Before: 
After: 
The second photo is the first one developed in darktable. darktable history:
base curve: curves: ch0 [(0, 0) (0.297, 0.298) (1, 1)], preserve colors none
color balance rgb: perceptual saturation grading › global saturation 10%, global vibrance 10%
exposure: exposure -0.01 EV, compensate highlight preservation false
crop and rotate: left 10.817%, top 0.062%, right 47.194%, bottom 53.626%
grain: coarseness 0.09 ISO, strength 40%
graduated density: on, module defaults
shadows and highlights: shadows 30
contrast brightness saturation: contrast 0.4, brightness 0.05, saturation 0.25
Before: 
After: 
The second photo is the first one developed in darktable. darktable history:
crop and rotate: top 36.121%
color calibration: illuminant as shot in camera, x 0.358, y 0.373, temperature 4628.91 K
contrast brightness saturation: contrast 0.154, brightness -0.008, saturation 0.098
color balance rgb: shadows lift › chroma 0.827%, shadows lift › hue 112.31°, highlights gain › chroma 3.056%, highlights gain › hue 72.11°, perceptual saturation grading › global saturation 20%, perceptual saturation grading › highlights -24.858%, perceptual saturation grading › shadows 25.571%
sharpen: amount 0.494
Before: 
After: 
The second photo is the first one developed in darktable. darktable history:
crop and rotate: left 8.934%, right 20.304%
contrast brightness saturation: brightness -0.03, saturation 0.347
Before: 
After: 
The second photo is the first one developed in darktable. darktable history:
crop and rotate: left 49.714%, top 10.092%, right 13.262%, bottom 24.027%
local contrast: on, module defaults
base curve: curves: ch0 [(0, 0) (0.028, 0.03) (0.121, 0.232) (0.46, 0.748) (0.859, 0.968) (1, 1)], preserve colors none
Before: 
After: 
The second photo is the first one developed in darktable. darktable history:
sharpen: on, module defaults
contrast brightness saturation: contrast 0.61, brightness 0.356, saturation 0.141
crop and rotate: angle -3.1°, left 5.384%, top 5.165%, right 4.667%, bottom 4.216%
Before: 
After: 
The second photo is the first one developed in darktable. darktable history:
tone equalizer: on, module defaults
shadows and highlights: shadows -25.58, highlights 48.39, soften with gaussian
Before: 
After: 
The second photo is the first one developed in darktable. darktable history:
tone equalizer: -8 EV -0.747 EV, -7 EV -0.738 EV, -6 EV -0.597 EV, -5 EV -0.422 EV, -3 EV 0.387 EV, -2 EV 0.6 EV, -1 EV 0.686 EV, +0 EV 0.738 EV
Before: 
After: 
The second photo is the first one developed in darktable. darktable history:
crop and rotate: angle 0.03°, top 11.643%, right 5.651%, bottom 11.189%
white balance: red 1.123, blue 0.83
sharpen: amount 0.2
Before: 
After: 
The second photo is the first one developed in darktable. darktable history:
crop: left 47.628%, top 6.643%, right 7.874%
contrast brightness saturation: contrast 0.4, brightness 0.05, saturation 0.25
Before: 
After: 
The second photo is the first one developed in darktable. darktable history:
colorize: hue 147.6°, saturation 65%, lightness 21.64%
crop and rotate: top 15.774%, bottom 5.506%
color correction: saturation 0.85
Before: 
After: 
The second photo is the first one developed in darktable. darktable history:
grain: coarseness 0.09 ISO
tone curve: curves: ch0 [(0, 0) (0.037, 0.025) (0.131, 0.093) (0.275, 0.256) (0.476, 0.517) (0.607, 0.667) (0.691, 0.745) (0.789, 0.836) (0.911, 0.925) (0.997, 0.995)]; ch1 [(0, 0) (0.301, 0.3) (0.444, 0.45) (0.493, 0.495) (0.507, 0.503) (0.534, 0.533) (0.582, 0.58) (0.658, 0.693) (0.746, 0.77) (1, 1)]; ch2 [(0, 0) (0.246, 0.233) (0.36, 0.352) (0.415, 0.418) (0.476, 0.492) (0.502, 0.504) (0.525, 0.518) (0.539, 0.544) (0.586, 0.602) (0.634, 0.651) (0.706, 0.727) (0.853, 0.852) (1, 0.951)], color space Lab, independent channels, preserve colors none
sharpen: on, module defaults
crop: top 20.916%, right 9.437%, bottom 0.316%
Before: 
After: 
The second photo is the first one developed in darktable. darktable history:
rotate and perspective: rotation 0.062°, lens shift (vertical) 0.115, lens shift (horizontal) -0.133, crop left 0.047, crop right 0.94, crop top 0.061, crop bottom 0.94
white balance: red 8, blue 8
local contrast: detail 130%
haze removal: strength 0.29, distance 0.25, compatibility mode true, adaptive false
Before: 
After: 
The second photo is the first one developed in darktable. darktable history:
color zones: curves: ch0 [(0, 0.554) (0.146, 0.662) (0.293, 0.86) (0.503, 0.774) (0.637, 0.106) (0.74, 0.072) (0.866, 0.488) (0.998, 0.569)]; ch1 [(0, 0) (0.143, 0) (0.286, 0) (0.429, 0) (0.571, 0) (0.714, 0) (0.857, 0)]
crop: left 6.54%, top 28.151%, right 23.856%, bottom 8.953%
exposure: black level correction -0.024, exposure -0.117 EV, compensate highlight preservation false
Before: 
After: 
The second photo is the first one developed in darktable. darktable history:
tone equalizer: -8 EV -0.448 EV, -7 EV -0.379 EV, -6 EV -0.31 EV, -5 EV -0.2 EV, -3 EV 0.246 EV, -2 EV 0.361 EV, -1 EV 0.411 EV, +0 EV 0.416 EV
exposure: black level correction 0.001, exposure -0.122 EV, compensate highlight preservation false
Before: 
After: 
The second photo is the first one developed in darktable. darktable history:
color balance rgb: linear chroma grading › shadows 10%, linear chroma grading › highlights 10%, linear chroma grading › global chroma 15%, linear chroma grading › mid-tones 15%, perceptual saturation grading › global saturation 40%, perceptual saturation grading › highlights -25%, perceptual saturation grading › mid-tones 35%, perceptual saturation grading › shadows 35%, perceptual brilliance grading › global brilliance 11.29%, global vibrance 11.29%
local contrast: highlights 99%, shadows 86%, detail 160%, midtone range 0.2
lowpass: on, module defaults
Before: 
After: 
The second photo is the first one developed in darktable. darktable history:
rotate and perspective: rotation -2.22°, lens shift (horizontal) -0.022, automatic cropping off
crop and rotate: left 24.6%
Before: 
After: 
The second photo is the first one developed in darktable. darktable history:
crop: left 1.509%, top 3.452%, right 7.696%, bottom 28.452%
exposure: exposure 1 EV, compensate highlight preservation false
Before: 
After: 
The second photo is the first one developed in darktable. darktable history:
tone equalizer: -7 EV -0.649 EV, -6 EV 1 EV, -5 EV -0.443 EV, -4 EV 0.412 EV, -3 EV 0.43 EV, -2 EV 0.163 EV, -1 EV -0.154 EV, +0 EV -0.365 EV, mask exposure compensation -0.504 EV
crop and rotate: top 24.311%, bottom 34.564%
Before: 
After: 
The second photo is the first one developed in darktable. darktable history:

◇ ◇ ◇

• Task
Reproduce verbatim every line from the beginning of the records through the line that contains "contrast brightness saturation: brightness", including that line.

• Finished task
Before: 
After: 
The second photo is the first one developed in darktable. darktable history:
base curve: curves: ch0 [(0, 0) (0.297, 0.298) (1, 1)], preserve colors none
color balance rgb: perceptual saturation grading › global saturation 10%, global vibrance 10%
exposure: exposure -0.01 EV, compensate highlight preservation false
crop and rotate: left 10.817%, top 0.062%, right 47.194%, bottom 53.626%
grain: coarseness 0.09 ISO, strength 40%
graduated density: on, module defaults
shadows and highlights: shadows 30
contrast brightness saturation: contrast 0.4, brightness 0.05, saturation 0.25
Before: 
After: 
The second photo is the first one developed in darktable. darktable history:
crop and rotate: top 36.121%
color calibration: illuminant as shot in camera, x 0.358, y 0.373, temperature 4628.91 K
contrast brightness saturation: contrast 0.154, brightness -0.008, saturation 0.098
color balance rgb: shadows lift › chroma 0.827%, shadows lift › hue 112.31°, highlights gain › chroma 3.056%, highlights gain › hue 72.11°, perceptual saturation grading › global saturation 20%, perceptual saturation grading › highlights -24.858%, perceptual saturation grading › shadows 25.571%
sharpen: amount 0.494
Before: 
After: 
The second photo is the first one developed in darktable. darktable history:
crop and rotate: left 8.934%, right 20.304%
contrast brightness saturation: brightness -0.03, saturation 0.347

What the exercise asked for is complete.